Fiddich Review Centre
Alternative Investment

FCA consults on LIBOR wind down

“While we consider synthetic LIBOR a fair and reasonable approximation of what LIBOR might have been, it will no longer be representative,” the FCA said in a release accompanying the consultation. “It is not for use in new contracts. It is intended for use in certain legacy contracts only.”

Regulators have been seeking to do away with the widely-used financial benchmark amid ongoing concerns about the integrity and reliability of survey-based benchmarks in the wake of the LIBOR market manipulation scandal.

However, the benchmark’s extensive use in derivative and loan contracts has made the transition to new, alternative rates a tricky practical challenge.

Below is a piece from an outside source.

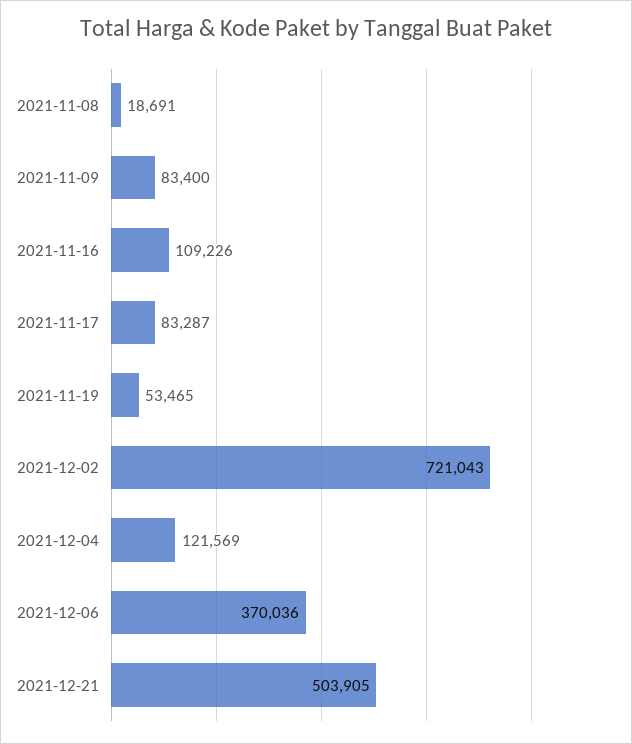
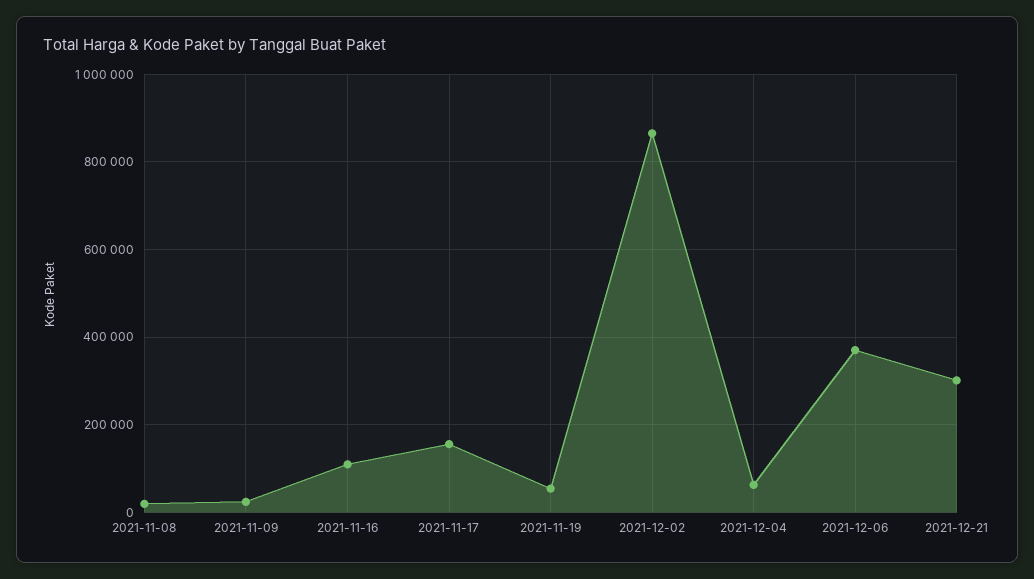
2021-11-09: 83400 -> 20000
2021-11-17: 83287 -> 160000
2021-12-02: 721043 -> 860000
2021-12-04: 121569 -> 60000
2021-12-21: 503905 -> 300000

Alongside its latest plans for U.S. dollar LIBOR, the FCA noted that the synthetic Yen LIBOR settings will still cease at the end of this year.

“Market participants using these rates must take the necessary action to prepare for this,” the FCA said.

The one- and six-month settings of U.K. sterling LIBOR is due to cease at the end of March 2023, but the FCA said that it will still require IBA to publish the three-month version until the end of March 2024.

And, the publication of overnight and 12-month U.S. dollar LIBOR settings will stop at the end of June 2023.

Canadian policymakers are also working to replace the Canadian Dollar Offered Rate (CDOR) benchmark with the Canadian Overnight Repo Rate Average (CORRA) at the end of June 2024.

The FCA’s latest consultation will remain open until Jan. 6, 2023. The regulator said that it expects to finalize its decision in late Q1 or early Q2 next year.